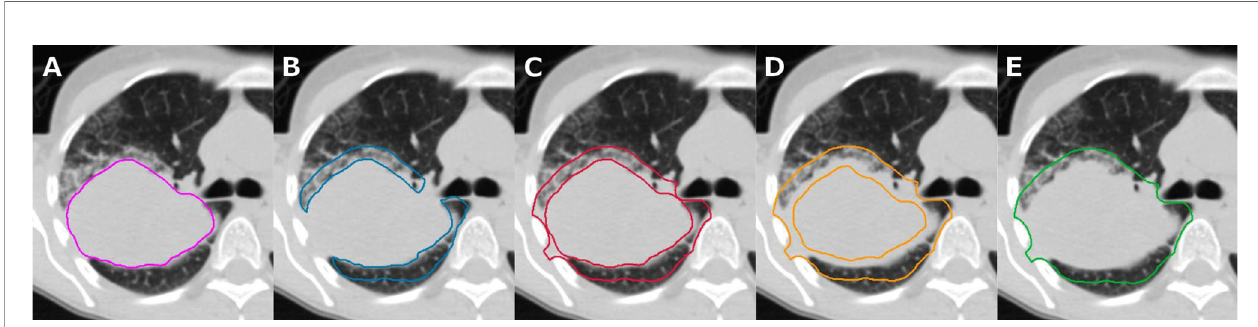
FIGURE 1 | Same axial slice of a patient in our cohort shown for tumoral and peritumoral region of interests (ROIs), i.e., visual extent of the primary tumor ( A , GTV), 0.8 cm expansion into lung tissue region inside the lung ( B , lung_exterior), 0.8 cm expansion into lung and soft tissue ( C , iso_exterior), 0.4 cm contraction and 0.8 cm expansion from the GTV ( D , gradient), and primary tumor including iso_exterior ( E ,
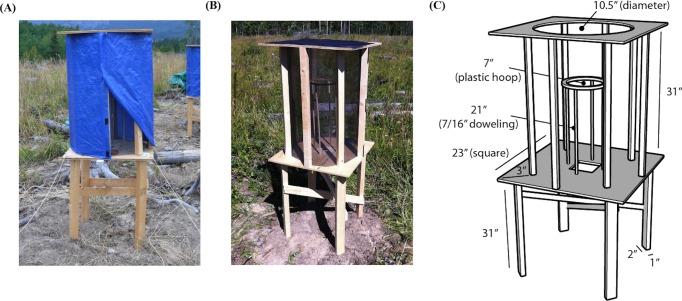
Holding and orientation cages as modified from Fitzgerald & Taylor (2008).(A) Orientation cage with tarp shield. (B) Orientation cage without tarp shield. (C) Dimensions.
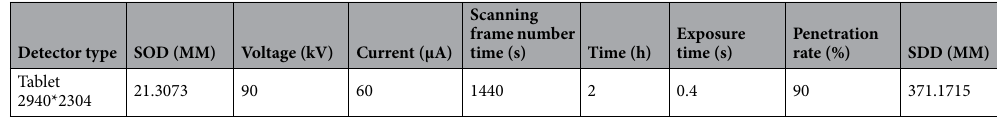
Table 2. Scanning parameters of X-ray 3D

• Problem to work on
With the pictures removed, set down every line of the listing above exactly.

• Completed task
FIGURE 1 | Same axial slice of a patient in our cohort shown for tumoral and peritumoral region of interests (ROIs), i.e., visual extent of the primary tumor ( A , GTV), 0.8 cm expansion into lung tissue region inside the lung ( B , lung_exterior), 0.8 cm expansion into lung and soft tissue ( C , iso_exterior), 0.4 cm contraction and 0.8 cm expansion from the GTV ( D , gradient), and primary tumor including iso_exterior ( E ,
Holding and orientation cages as modified from Fitzgerald & Taylor (2008).(A) Orientation cage with tarp shield. (B) Orientation cage without tarp shield. (C) Dimensions.
Table 2. Scanning parameters of X-ray 3D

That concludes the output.